== TASK DIRECTIONS ==
Output, unchanged, the lines of the material that start with the line containing "- 表中元素个数有限。" and continue through the line containing "### 线性表的基本操作", with both of those lines included.

== DATA PROVIDED ==

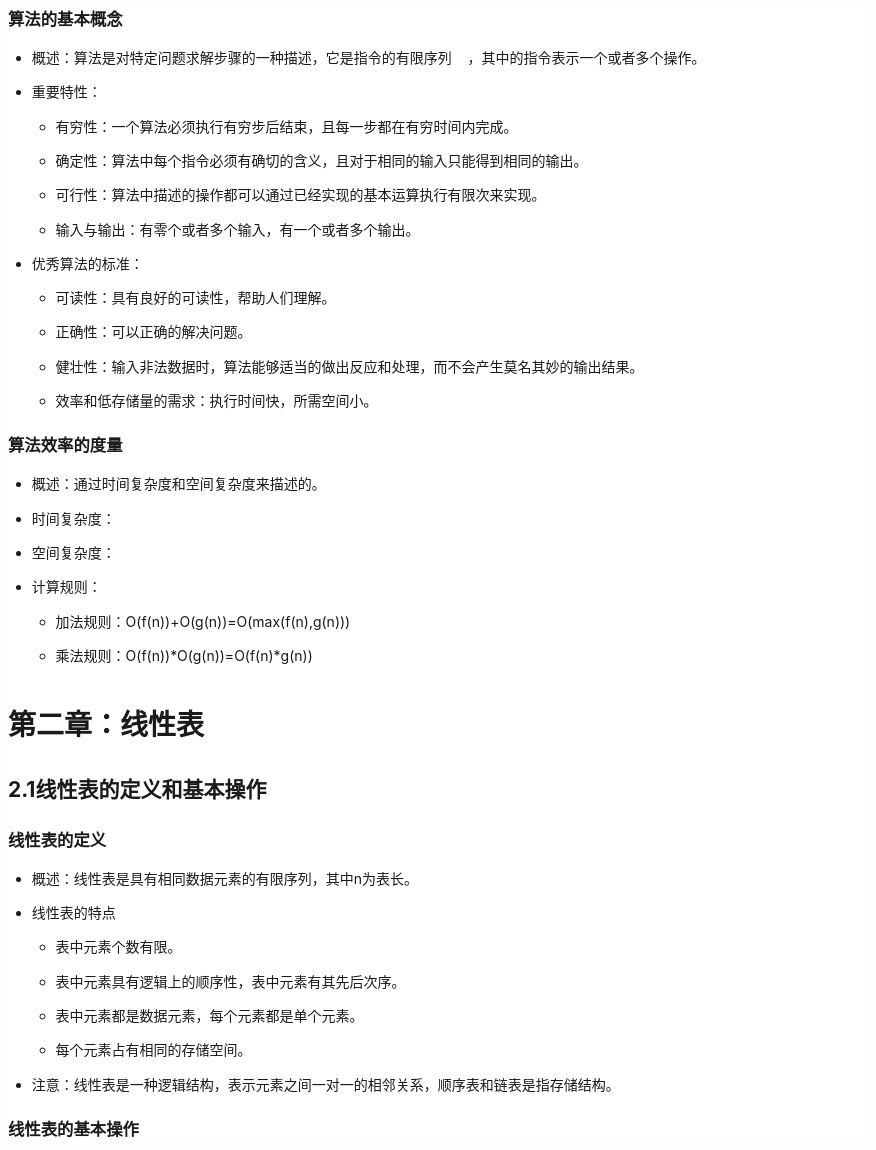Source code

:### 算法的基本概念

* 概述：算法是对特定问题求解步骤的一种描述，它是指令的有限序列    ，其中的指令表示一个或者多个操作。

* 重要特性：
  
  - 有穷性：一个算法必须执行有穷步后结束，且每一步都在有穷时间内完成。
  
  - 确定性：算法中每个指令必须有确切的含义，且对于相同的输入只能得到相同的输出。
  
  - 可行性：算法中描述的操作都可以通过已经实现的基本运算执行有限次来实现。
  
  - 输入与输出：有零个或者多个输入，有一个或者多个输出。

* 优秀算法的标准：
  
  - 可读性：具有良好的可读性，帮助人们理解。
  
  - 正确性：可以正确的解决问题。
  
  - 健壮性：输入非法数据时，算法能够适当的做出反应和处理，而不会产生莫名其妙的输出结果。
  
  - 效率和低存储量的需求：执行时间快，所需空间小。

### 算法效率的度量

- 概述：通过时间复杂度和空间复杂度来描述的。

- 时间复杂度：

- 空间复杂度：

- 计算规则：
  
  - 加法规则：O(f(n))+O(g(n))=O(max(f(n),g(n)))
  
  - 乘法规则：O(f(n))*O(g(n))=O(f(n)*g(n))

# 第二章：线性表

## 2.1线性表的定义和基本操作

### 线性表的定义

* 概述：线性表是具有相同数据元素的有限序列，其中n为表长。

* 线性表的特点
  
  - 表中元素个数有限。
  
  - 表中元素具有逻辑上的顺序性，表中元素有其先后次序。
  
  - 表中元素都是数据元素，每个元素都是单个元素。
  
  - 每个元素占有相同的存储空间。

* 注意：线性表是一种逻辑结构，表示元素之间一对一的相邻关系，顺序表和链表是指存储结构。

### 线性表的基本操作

---

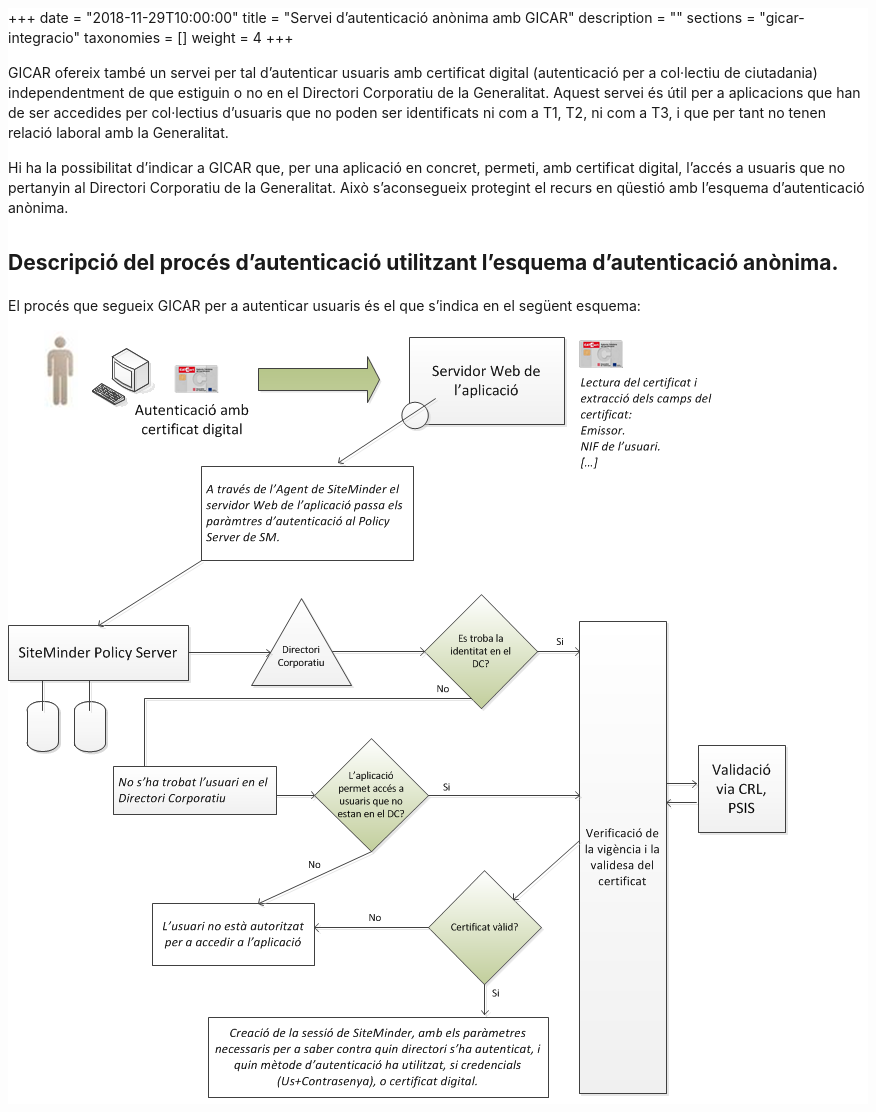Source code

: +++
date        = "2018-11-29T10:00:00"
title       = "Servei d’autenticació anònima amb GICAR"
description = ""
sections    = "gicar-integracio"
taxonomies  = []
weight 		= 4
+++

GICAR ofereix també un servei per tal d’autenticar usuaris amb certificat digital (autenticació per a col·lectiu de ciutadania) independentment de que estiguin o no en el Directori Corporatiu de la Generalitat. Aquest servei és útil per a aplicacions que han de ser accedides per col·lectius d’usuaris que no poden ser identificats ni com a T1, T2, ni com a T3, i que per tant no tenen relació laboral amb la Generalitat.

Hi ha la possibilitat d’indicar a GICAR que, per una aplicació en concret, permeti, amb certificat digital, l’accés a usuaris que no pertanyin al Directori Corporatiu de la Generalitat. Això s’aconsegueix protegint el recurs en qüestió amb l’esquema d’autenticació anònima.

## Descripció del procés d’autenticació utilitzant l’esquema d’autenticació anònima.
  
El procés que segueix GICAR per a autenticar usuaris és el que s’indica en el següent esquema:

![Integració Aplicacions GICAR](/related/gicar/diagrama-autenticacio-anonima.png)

== WRITTEN SOLUTION ==
  - 表中元素个数有限。
  
  - 表中元素具有逻辑上的顺序性，表中元素有其先后次序。
  
  - 表中元素都是数据元素，每个元素都是单个元素。
  
  - 每个元素占有相同的存储空间。

* 注意：线性表是一种逻辑结构，表示元素之间一对一的相邻关系，顺序表和链表是指存储结构。

### 线性表的基本操作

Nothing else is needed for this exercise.